If you have undergone a vitrectomy, you should not exercise, swim or fly for up to three weeks, but rather take care of yourself to the best of your ability. It is also essential to avoid rubbing the eye or pressing hard on the eye. Your eye will not heal completely until after about four weeks. 

It is also advisable to consult an ophthalmologist regularly and have your eyes checked, also if you notice any a vitreous changes, as this is the only way to detect and treat any further changes and, above all, deterioration. 

FAQs

What helps to alleviate the symptoms of vitreous opacity (= ‘mouches volantes’)?

  • Wear sunglasses with a high level of sun protection (at least 85%) on bright sunny days or in the snow. 
  • Avoid white or very bright walls in your own home; textured wallpapers or muted wall colours distract the eye more. 
  • Decorative elements in the home such as flowers, bookshelves or pictures can help to keep the ‘mouches volantes’ out of your attention. 
  • If you spend a lot of time at the computer, reduce its brightness and select the contrast so that it is comfortable for you – and therefore for your eyes. 
  • Self-tinting lenses can be particularly helpful for clients with severe near-sightedness. 

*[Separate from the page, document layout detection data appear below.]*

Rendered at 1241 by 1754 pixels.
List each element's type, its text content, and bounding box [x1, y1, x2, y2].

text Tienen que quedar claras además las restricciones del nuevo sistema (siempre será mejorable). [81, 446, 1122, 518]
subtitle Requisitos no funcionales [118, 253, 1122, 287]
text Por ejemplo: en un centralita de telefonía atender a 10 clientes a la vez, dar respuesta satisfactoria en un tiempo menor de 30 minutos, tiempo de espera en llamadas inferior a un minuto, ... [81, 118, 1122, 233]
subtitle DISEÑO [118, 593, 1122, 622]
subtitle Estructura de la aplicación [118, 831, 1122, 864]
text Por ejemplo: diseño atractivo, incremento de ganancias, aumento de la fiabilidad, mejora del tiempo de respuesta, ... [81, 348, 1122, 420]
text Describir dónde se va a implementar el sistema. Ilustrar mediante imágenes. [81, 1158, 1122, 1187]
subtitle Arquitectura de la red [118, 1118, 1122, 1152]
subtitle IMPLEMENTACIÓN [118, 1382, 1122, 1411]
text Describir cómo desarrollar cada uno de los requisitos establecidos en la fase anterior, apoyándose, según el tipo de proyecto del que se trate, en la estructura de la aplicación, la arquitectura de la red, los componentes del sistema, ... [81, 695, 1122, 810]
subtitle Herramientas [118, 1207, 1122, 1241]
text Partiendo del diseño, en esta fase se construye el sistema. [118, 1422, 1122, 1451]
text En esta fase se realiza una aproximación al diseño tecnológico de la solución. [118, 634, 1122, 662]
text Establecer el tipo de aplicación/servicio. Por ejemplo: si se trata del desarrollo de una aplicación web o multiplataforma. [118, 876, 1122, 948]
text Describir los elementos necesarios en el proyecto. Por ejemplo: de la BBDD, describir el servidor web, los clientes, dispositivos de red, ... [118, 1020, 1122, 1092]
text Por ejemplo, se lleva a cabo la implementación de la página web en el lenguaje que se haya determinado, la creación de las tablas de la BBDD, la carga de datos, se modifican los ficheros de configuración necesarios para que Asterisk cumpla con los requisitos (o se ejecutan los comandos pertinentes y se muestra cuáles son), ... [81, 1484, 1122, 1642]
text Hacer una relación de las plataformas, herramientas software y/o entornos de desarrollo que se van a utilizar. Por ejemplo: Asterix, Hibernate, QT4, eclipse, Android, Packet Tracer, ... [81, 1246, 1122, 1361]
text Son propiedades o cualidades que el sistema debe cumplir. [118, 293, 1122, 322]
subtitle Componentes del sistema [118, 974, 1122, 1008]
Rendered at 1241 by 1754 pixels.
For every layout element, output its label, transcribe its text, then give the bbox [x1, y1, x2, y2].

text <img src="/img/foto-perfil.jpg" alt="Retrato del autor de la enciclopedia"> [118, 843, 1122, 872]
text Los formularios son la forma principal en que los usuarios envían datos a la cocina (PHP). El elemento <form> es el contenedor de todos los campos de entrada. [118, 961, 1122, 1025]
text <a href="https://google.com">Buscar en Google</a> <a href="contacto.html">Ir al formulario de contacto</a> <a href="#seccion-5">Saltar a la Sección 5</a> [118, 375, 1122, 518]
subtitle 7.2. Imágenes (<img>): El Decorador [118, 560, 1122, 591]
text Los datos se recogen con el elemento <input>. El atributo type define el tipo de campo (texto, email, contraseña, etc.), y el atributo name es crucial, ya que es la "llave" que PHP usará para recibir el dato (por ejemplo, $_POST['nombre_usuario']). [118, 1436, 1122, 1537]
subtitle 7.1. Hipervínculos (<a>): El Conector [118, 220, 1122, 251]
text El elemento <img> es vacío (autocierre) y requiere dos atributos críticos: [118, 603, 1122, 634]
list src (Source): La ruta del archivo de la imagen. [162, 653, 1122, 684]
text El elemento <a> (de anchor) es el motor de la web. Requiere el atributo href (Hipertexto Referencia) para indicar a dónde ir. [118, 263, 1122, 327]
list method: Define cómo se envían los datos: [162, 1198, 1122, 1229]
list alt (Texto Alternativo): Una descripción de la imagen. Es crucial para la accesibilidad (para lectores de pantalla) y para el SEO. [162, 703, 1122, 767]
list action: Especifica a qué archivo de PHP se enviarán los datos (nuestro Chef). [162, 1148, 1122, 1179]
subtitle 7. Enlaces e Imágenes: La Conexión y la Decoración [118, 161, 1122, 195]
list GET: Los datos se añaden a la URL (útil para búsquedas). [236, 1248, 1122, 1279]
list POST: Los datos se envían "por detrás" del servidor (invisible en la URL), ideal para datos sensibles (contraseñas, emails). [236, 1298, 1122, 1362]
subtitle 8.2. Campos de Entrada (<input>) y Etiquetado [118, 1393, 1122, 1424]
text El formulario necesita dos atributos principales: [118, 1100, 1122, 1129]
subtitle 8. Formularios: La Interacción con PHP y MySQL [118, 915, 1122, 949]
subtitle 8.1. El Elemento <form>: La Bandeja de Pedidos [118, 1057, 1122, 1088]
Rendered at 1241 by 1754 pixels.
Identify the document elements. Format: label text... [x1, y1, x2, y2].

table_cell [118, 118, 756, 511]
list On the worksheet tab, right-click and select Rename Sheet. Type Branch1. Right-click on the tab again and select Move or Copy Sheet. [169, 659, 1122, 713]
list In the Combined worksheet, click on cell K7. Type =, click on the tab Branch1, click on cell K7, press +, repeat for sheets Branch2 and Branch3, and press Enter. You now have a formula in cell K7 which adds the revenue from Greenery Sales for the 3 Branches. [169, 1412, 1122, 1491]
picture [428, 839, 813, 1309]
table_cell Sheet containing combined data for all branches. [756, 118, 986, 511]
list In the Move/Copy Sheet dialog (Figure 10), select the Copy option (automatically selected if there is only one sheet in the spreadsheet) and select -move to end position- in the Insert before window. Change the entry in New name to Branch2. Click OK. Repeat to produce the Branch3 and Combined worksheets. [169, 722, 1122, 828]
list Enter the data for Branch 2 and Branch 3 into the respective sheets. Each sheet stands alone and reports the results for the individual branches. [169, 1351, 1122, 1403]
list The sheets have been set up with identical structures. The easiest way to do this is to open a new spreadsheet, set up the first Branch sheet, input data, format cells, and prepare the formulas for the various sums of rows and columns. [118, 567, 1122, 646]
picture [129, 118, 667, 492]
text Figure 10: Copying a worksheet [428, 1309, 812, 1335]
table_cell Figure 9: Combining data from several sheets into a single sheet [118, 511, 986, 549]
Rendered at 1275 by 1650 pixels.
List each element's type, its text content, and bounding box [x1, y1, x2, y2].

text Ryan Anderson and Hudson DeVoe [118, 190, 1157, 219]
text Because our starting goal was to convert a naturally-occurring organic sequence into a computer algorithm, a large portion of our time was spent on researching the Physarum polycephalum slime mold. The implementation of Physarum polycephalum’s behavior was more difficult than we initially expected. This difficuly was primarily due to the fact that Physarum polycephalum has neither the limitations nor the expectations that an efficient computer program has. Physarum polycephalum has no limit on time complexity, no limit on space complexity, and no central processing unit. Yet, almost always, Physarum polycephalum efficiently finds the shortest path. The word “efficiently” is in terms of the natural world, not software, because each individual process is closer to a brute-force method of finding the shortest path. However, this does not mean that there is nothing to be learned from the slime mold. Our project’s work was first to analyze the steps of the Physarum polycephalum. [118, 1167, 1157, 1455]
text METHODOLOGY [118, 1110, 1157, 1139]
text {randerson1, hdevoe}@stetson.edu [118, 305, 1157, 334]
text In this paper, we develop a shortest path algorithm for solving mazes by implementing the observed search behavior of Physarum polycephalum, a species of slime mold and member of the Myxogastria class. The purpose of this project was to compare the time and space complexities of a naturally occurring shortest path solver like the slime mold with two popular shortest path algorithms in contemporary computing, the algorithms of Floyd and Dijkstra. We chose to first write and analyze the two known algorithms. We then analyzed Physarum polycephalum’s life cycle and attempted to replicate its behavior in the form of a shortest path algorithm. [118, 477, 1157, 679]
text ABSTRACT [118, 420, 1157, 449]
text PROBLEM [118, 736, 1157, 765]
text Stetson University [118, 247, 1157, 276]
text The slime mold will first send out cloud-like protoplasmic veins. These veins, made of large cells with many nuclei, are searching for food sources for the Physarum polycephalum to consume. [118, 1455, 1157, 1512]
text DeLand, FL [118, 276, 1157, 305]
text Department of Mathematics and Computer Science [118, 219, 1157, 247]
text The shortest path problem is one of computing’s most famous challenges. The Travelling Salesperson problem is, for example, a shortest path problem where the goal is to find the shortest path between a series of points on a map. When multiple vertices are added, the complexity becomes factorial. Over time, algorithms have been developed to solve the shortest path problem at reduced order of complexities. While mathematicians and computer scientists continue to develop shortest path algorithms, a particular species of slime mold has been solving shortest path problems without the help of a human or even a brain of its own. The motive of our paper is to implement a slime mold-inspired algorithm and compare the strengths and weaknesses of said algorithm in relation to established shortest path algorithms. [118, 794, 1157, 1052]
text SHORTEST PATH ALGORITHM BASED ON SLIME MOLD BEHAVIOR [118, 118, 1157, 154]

How long does the healing process take after a vitrectomy?

The tissue is deemed to heal completely after four to six weeks on average. However, it may take months for vision to reach the best possible level. 

How long does complete vitreous detachment take?

Complete vitreous detachment usually takes a few days to weeks. Rarely, the vitreous humour remain stuck to individual parts of the retina for months or years, causing ‘lightning flashes’ from time to time.